Activity: No pictures belong in the copy. Restate the rest of the data exactly.

[Opening Data under study section]

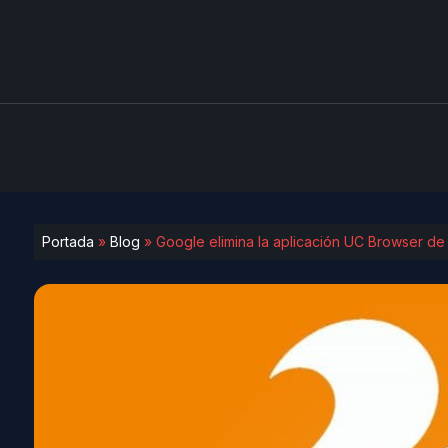
Portada
»
Blog
»
Google elimina la aplicación UC Browser de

[Closing Data under study section]

Response for this exercise:
Portada
»
Blog
»
Google elimina la aplicación UC Browser de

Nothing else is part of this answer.